江老爷攥起那张药单,揉成一小团塞在周姨娘喉咙里。
他撑着身子爬到外面:
“来人!传太医!”
婆子小厮赶过来,见此情景都吓呆了,连忙去喊人。
江府乱成一团,太医们进出端水、拿药;下人们急促拿白布、抬棺材
洛婴宁站在外面看着他们,对身侧的赵万春说:“居然没死,看来周姨娘没有全然得手。”
“我进去看看。”赵万春推开下人们走进去。
不多时,他出来低声说:“瘫了,再找机会下手。”
洛婴宁点点头。
府上的人去给江雁鸣报信,说是周姨娘死了,父亲瘫了,他吃了一惊,连忙赶回来。
卧房中,江老爷像断了脊骨的老狗一样躺在床上哼哼。
江雁鸣站在床前,愕然道:
“父亲,您这是怎么了?我早上走的时候还好好的。”
江老爷面如死灰,自己这辈子就烂在这床榻上了,他恨不得掐死洛婴宁,必定是她给周姨娘出的主意。

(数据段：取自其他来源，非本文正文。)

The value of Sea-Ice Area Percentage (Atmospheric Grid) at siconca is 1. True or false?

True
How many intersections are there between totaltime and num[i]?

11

他只得敷衍:“周姨娘突发急症,为父不小心摔了一跤,就这样了。”
江雁鸣点点头:“看来父亲是风疾,我从宫中多请个太医来给您看病。”
江老爷眼眸一转连忙说:“雁鸣啊,别人为父都信不过,你把你的侍卫给为父调来几个守在这里,为父才能心安。”
“好。”江雁鸣心中疑惑,还是答应了。
江府这个月可真是热闹,出了好几条人命,刚撤了的白幔又挂上了,刚脱了的孝服又穿上了。

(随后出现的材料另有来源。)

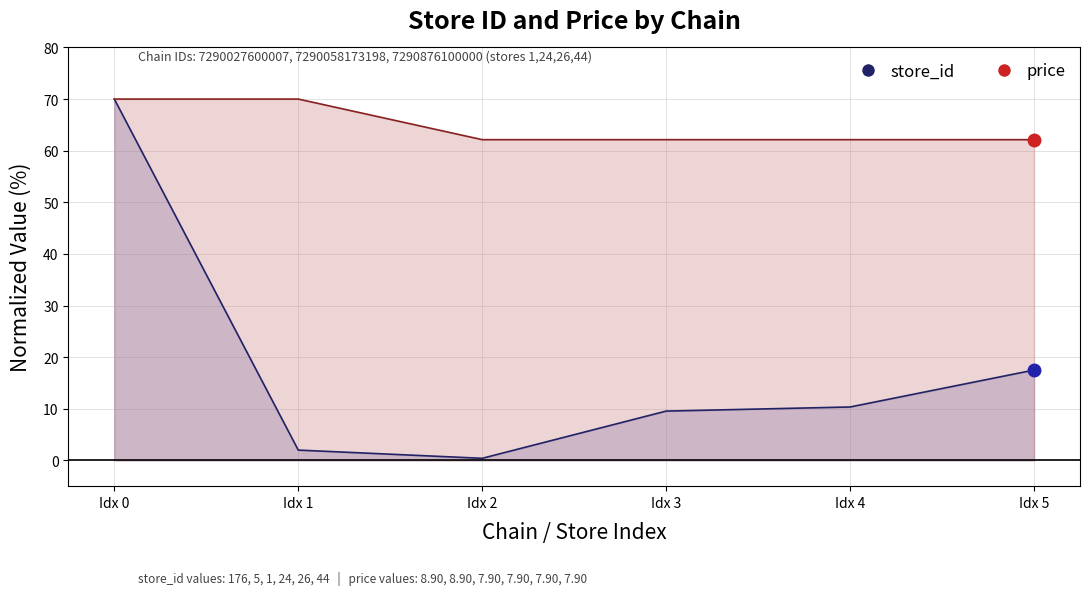

Rank the series by their average value, from highest to lowest.

price, store_id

两个主母相继抬出去了,江老爷也瘫在床上,他自己这个德行,也懒得再扶姨娘做填房。
江府没有新的大夫人,管家每日将账目、各苑各房的事务都向洛婴宁汇报,她俨然成了江府的当家主母,江府的一切都在她的把控中。
多亏夫人当时教了她很多东西,现在都用上了。
还有陈君立的悉心教导。
洛婴宁心头一颤,她叹了口气。
江老爷的卧房现在有士兵布岗,她没法下手,有些急躁。
等解决了江老爷,就去陈府照顾表少爷。
夫人已经收养了自己,表少爷就是自己的亲哥哥,如果他不醒,就照顾他一辈子。